### Exercise materials
-*-*-

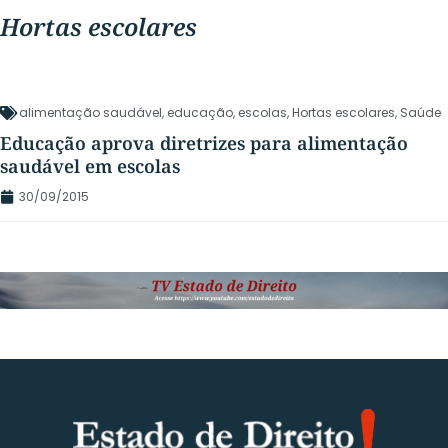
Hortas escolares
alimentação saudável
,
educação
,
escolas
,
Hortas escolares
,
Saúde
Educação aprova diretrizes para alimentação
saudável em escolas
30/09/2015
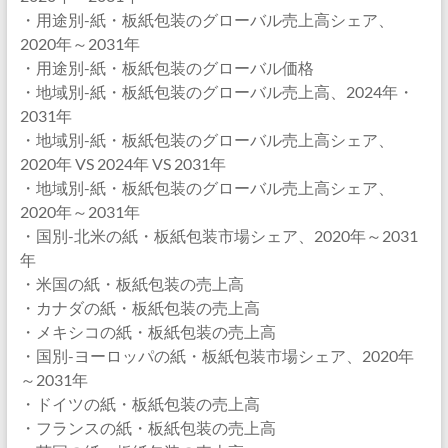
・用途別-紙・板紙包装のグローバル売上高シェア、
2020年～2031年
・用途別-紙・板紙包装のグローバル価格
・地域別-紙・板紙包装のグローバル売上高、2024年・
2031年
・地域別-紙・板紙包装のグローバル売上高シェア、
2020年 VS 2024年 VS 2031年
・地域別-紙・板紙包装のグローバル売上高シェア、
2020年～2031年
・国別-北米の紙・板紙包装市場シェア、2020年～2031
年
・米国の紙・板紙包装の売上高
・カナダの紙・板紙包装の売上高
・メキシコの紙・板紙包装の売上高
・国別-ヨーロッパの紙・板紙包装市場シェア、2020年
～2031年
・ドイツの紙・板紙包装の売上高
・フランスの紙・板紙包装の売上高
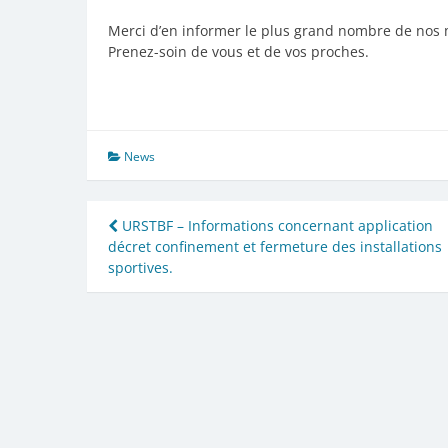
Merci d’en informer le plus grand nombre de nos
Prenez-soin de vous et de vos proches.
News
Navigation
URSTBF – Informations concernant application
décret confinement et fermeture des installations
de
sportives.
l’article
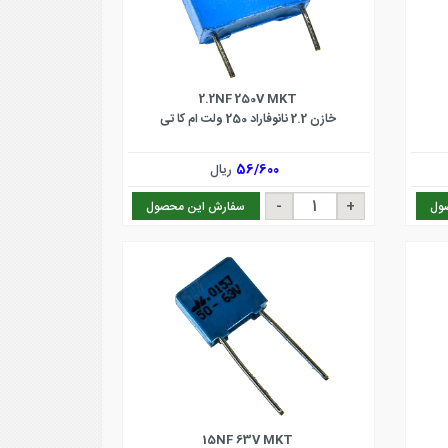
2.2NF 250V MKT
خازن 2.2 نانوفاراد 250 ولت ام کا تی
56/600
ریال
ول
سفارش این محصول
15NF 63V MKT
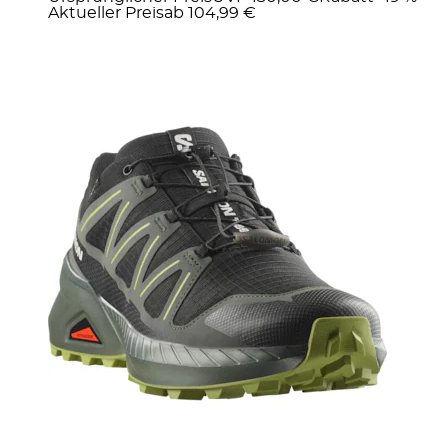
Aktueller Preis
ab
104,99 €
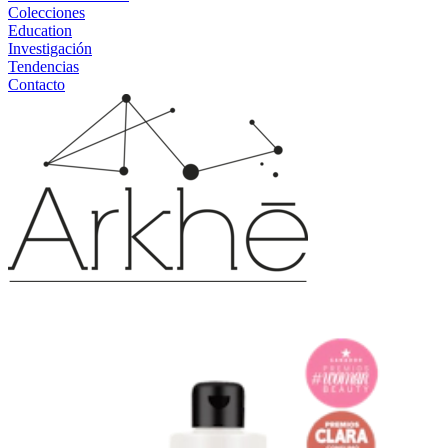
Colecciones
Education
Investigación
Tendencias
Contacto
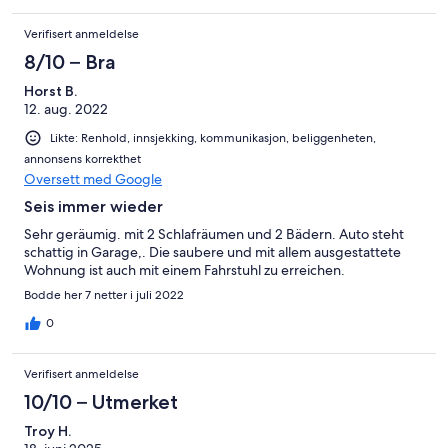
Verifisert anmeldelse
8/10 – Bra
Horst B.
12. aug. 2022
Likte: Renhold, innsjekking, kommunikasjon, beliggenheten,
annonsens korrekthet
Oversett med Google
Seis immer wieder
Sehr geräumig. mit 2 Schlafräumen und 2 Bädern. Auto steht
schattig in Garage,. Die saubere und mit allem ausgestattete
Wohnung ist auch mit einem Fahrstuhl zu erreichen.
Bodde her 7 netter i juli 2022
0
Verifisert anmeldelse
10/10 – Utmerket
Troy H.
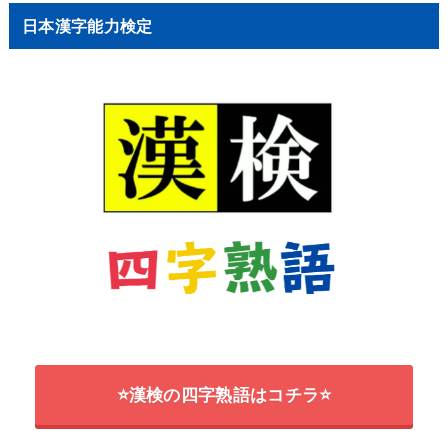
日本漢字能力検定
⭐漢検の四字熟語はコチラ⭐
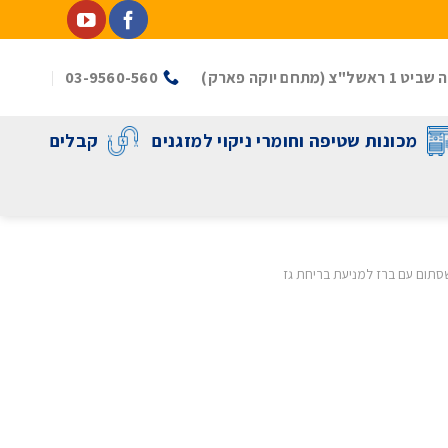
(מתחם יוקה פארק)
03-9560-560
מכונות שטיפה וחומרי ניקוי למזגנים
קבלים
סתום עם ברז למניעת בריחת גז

-*-*-

### Work item
Copy the lines of the entries that run from the line containing "2.2NF 250V MKT" through the end of the entries, including both ends, and leave the pictures out of your answer.

### Reply to the exercise
2.2NF 250V MKT
خازن 2.2 نانوفاراد 250 ولت ام کا تی
56/600
ریال
ول
سفارش این محصول
15NF 63V MKT
Aktueller Preis
ab
104,99 €
Colecciones
Education
Investigación
Tendencias
Contacto
Verifisert anmeldelse
8/10 – Bra
Horst B.
12. aug. 2022
Likte: Renhold, innsjekking, kommunikasjon, beliggenheten,
annonsens korrekthet
Oversett med Google
Seis immer wieder
Sehr geräumig. mit 2 Schlafräumen und 2 Bädern. Auto steht
schattig in Garage,. Die saubere und mit allem ausgestattete
Wohnung ist auch mit einem Fahrstuhl zu erreichen.
Bodde her 7 netter i juli 2022
0
Verifisert anmeldelse
10/10 – Utmerket
Troy H.
日本漢字能力検定
⭐漢検の四字熟語はコチラ⭐
(מתחם יוקה פארק)
03-9560-560
מכונות שטיפה וחומרי ניקוי למזגנים
קבלים
סתום עם ברז למניעת בריחת גז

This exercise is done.